Menurut Hayono Isman mewakili para ahli waris, PT. Othaim telah melakukan pembelian tanah dengan cara melawan hukum. Hal ini didasarkan pada klaim bahwa dokumen yang digunakan saat proses jual beli tersebut, khususnya surat kuasa atas nama ahli waris disebutkan telah dipalsukan.
Selain itu, transaksi pembelian tidak dilakukan di hadapan notaris atau Pejabat Pembuat Akta Tanah (PPAT) yang berwenang, serta harga pembelian tanah dinilai jauh di bawah Nilai Jual Objek Pajak (NJOP).
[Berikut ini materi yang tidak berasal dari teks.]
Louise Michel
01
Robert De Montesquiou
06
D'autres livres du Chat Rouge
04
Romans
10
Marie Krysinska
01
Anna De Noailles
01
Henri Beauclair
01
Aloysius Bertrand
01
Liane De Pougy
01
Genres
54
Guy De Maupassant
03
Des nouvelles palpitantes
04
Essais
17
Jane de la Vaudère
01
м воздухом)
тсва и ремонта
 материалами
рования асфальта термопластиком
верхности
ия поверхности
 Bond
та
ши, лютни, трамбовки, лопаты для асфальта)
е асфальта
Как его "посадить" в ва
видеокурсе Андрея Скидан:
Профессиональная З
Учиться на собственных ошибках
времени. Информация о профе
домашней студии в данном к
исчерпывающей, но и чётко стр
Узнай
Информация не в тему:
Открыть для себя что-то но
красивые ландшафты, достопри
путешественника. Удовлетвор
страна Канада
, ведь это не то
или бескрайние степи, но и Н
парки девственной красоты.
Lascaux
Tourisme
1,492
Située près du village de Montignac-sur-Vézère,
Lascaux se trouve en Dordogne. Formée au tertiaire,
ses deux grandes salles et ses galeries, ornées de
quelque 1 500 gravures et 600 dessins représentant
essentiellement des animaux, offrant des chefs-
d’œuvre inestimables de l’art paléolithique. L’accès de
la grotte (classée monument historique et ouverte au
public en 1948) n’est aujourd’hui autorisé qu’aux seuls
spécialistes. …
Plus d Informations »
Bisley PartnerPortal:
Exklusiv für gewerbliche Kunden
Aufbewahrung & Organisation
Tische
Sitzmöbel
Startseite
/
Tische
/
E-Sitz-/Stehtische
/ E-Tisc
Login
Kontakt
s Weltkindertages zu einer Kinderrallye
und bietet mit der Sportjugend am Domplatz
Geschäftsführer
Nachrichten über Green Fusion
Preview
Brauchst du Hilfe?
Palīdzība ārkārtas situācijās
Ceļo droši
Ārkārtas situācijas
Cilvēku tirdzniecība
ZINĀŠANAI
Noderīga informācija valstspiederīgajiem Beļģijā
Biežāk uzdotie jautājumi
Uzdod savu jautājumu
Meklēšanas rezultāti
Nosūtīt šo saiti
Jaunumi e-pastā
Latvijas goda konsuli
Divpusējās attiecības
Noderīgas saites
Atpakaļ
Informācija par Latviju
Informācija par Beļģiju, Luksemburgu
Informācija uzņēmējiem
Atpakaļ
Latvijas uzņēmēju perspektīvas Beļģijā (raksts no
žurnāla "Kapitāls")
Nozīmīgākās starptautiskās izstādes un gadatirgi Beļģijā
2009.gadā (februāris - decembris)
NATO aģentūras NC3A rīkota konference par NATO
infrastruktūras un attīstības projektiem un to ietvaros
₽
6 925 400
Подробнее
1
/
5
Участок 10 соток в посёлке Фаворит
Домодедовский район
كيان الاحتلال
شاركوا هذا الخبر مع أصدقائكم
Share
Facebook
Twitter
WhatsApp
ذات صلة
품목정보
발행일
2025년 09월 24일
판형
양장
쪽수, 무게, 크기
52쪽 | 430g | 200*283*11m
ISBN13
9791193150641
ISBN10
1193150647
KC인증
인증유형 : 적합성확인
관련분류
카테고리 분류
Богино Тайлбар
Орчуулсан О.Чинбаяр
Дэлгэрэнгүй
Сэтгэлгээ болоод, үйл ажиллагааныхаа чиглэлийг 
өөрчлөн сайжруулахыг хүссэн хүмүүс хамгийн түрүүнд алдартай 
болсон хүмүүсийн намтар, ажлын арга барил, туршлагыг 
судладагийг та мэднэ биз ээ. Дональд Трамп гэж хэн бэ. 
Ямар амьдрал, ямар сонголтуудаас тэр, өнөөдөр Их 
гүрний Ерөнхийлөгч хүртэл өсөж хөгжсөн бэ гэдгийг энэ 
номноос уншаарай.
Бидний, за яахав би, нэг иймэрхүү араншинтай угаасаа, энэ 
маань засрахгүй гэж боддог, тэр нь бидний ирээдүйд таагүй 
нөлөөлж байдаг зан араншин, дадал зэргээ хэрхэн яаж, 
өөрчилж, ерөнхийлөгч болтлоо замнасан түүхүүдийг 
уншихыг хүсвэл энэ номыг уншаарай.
Tanah yang seharusnya bernilai Rp 700.000 per meter persegi, hanya dibeli seharga Rp 300.000 per meter persegi, dengan total nilai jual sebesar Rp 14 miliar.
Ia juga menuding bahwa dalam proses pembelian tanah, tidak ada pajak yang dibayarkan kepada negara, sehingga transaksi ini berpotensi merugikan negara. Hal ini menguatkan dugaan adanya praktik mafia tanah dalam kasus tersebut.
Dalam sengketa ini, pada tanggal 10 Juli 2024, Pengadilan Negeri Cianjur telah memutuskan untuk memenangkan gugatan Othaim atas dasar “itikad baik pembeli”. Disisi lain, para ahli waris tetap mengajukan bukti-bukti terjadinya pemalsuan dan penyimpangan dalam transaksi tersebut.
Selanjutnya, putusan Pengadilan Negeri Cianjur ini dikuatkan oleh Pengadilan Tinggi Bandung pada 5 September 2024. Majelis hakim dari Pengadilan Tinggi Bandung, yang diketuai oleh Muzaini Achmad, menyatakan bahwa dalil yang diajukan ahli waris hanya dianggap sebagai pengulangan dari sidang di Pengadilan Negeri Cianjur, tanpa mempertimbangkan fakta-fakta hukum baru yang diajukan. Oleh sebab itu, mereka memutuskan untuk mendukung keputusan sebelumnya.
Merasa tidak mendapatkan keadilan baik dari keputusan Pengadilan Negeri Cianjur dan Pengadilan Tinggi Bandung, para ahli waris akhirnya mengajukan kasasi ke Mahkamah Agung.
Mereka berharap, Mahkamah Agung dapat memeriksa kembali putusan pengadilan dan mempertimbangkan semua bukti dan fakta hukum yang diabaikan sebelumnya. Harapannya putusan Mahkamah Agung dapat lebih adil dan berpihak pada kebenaran hukum, pungkas Hayono Isman.